The method for extracting database data based on artificial intelligence disclosed by the application is described below:

referring to fig. 2, fig. 2 is a schematic flow chart of a multi-database data extraction method based on artificial intelligence according to an embodiment of the present application. The multi-database data extraction method based on artificial intelligence comprises the following steps:

201: and determining the characteristic field according to the extraction task.

In this embodiment, the feature field may be a general field of data that the extraction task requires to extract. By way of example, the characteristic field may be in the format of a data file, e.g., for a picture file, the special field may be "jpg", "png", "tif", etc.; the feature field may also be a specific value of a certain feature, for example, the present extraction task is to extract loan data of all male clients, and then the feature field may be "gender: man "; in addition, the feature field may also be a general propaganda of a certain activity, for example, the extracting task is to extract activity data of all twenty-one discount activities, and then the feature field may be some propaganda commonly used in the activities: "double eleven folding activities" and the like.

202: And carrying out field expansion on the characteristic field to obtain x expansion fields, and combining the characteristic field and the x expansion fields to obtain a characteristic field group.

In this embodiment, x is an integer greater than or equal to 1, and each of the x extension fields is a synonymous field or a near-sense field of the feature field. In short, the synonyms and the paraphrases of the feature fields can be found out by carrying out synonymous or paraphrases expansion on the feature fields, so that the data needing to be extracted are more comprehensively described, and the finally extracted data is more comprehensive.

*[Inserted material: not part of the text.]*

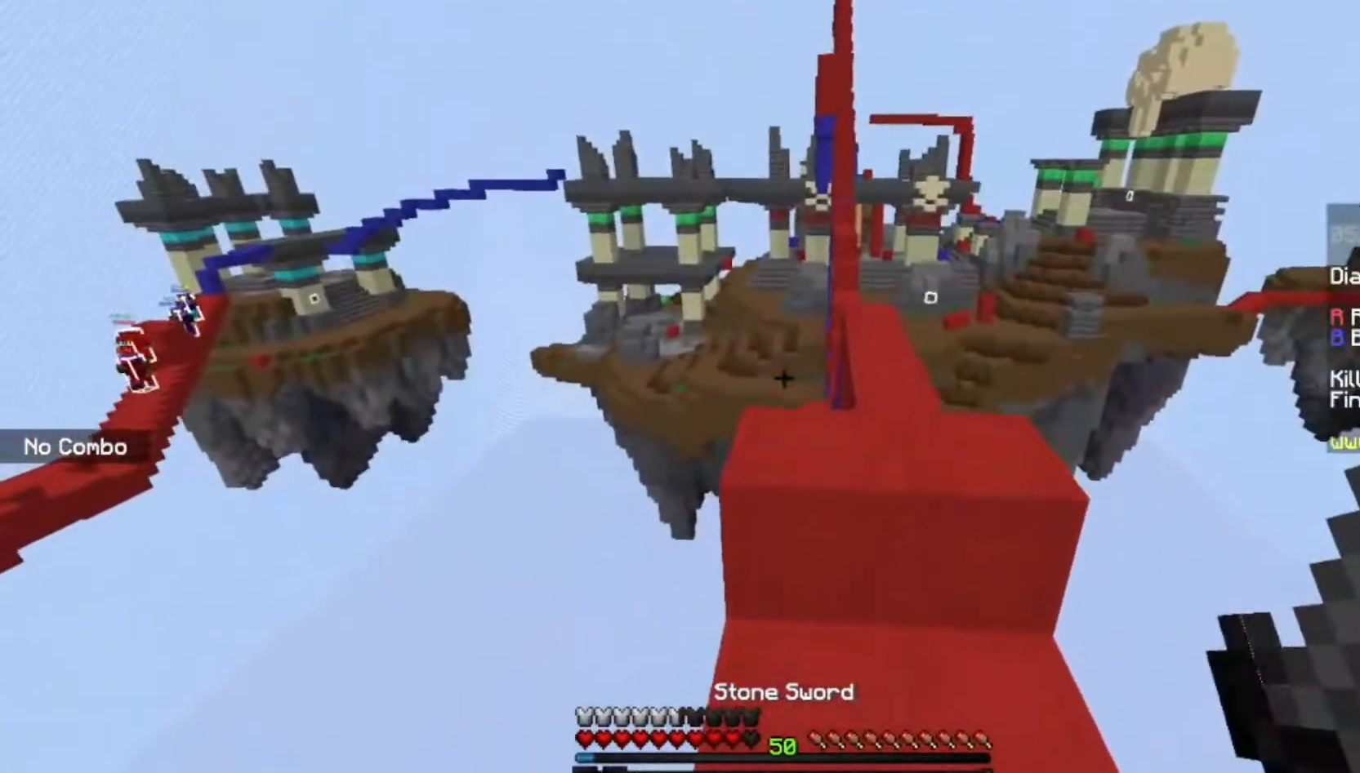
{"keys": ["w"], "mouse": [], "events": [[67, "space", "down"], [267, "d", "up"], [267, "space", "up"]]}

Specifically, in this embodiment, a method for performing field extension on a feature field to obtain x extension fields is provided, as shown in fig. 3, where the method includes:

301: and performing word segmentation processing on the characteristic field to obtain h first words.

In this embodiment, h is an integer of 1 or more. For example, in the present embodiment, the feature field may be segmented by using N-gram segmentation methods of the element numbers 2, 3, and 4, respectively. Specifically, the N-gram segmentation method is a method of segmenting a sentence into a plurality of segment sequences each consisting of N characters, each segment being called an N-gram. The N-gram segmentation method may be referred to as a uni-gram (unitary gram) when n=1, as a bi-gram (binary gram) when n=2, and as a tri-gram (ternary gram) when n=3.

Specifically, along with the example of a feature field that is in progress with the "double eleven discounting activity" described above, if bi-gram is used to segment the feature field, the first word may be derived: "double-ten", "eleven", "dozen", "discounted", "folded active", "in-progress", "proceeding" and "in-line".

In addition, in an alternative embodiment, after the segmentation result is obtained, the segmentation result may be filtered and cleaned, so as to filter out the segmentation result having no meaning. Along the example of "double eleven discounting activity is in progress", the "discounting activity", "moving forward", "in progress" and "in line" in the segmentation result can be filtered out, so as to retain the segmentation result containing a certain semantic meaning, for example: "twenty", "eleven", "dozen", "discounted", "active", "ongoing" and "running" take these retained segmentation results as the final first words.

In addition, in an alternative embodiment, word association can be performed through the context of the segmented first word, so as to obtain a word with new meaning as a supplementary first word. For example, for the first word "double ten", the first word "eleven" which follows in connection with it may be combined to form a first word which contains the word "double eleven" of new meaning as a complement.

302: And carrying out semantic extraction on each first word according to the adjacent word of each first word in the feature field, so as to obtain h semantic vectors corresponding to the h first words one by one.

In this embodiment, the individual semantic extraction of each first word may split the semantics of the first words from each other, and lose their original relevance. Based on this, the present embodiment provides a method for extracting semantics of each first term according to the neighboring term of each first term in the feature field, where the h semantic vectors are in one-to-one correspondence with the h first terms, and may preserve the relevance between each first term, as shown in fig. 4, where the method includes:

401: and respectively carrying out word embedding processing on each first word and adjacent words of each first word to obtain a first word vector corresponding to each first word and an adjacent word vector corresponding to the adjacent word.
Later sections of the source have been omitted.